Persecution against the Ahmadi Muslims was in place even prior to the promulgation of the laws of 1974 and 1984. However, the anti-Ahmadiyya groups of which the most prominent, “Tahafuz-e-Khatme Nabuwat” (Protection of the Finality of Prophethood), have been actively promoting hatred toward the Ahmadi Muslims. Billboards and posters have appeared in crowded marketplaces which call for the killing of Ahmadi Muslims. Not only do the anti-Ahmadiyya groups take to the streets and clearly proclaim that killing Ahmadi Muslims is a virtue, so-called learned journalists have also been the cause of the incitement of this hatred. A few years ago a talk show host, Aamir Liaqat Hussain of GEO TV, had a guest, a religious scholar, who boldly made the claim that Ahmadi Muslims are “Wajibul Qatl” or worthy of being killed. Within forty eight hours of the airing of the show, two Ahmadi Muslims were murdered in cold blood.

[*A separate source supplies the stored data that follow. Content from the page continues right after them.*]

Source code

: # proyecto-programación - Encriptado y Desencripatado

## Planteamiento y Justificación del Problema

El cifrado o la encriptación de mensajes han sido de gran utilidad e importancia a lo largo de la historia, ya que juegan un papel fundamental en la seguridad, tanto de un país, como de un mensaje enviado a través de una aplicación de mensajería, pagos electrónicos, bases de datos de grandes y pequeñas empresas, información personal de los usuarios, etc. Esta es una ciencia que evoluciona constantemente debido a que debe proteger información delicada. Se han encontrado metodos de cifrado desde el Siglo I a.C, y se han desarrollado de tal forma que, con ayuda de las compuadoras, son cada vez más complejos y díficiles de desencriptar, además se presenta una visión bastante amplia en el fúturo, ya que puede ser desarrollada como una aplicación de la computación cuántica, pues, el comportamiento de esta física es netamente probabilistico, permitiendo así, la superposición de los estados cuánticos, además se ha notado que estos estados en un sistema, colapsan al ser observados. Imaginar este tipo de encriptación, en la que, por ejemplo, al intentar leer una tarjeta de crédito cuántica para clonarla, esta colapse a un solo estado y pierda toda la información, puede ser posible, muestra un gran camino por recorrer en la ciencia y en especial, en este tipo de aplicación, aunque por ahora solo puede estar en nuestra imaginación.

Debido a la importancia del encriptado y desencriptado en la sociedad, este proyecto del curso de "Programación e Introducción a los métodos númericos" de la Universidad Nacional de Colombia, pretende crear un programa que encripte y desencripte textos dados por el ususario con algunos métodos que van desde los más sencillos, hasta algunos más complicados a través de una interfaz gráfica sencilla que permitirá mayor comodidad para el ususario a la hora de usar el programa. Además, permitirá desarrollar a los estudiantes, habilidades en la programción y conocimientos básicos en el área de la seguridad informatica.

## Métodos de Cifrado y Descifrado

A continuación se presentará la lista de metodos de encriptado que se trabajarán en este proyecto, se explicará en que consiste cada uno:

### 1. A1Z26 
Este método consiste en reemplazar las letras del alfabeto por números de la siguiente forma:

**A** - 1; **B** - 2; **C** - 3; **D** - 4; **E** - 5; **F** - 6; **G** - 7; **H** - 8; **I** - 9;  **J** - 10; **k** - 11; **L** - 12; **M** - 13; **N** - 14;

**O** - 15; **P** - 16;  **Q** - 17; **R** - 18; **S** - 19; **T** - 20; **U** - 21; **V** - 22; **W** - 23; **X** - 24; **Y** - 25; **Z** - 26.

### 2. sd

Since the promulgation of the blasphemy laws, hundreds of thousands of Ahmadi Muslims have emigrated from Pakistan and have sought asylum in countries in Europe and North America. However, there are still many more who remain in their homeland living in fear and uncertainty. In obedience to their Khalifa, His Holiness Mirza Masroor Ahmad, they remain patient during these adverse times and fight with the weapon of choice- heartfelt prayers.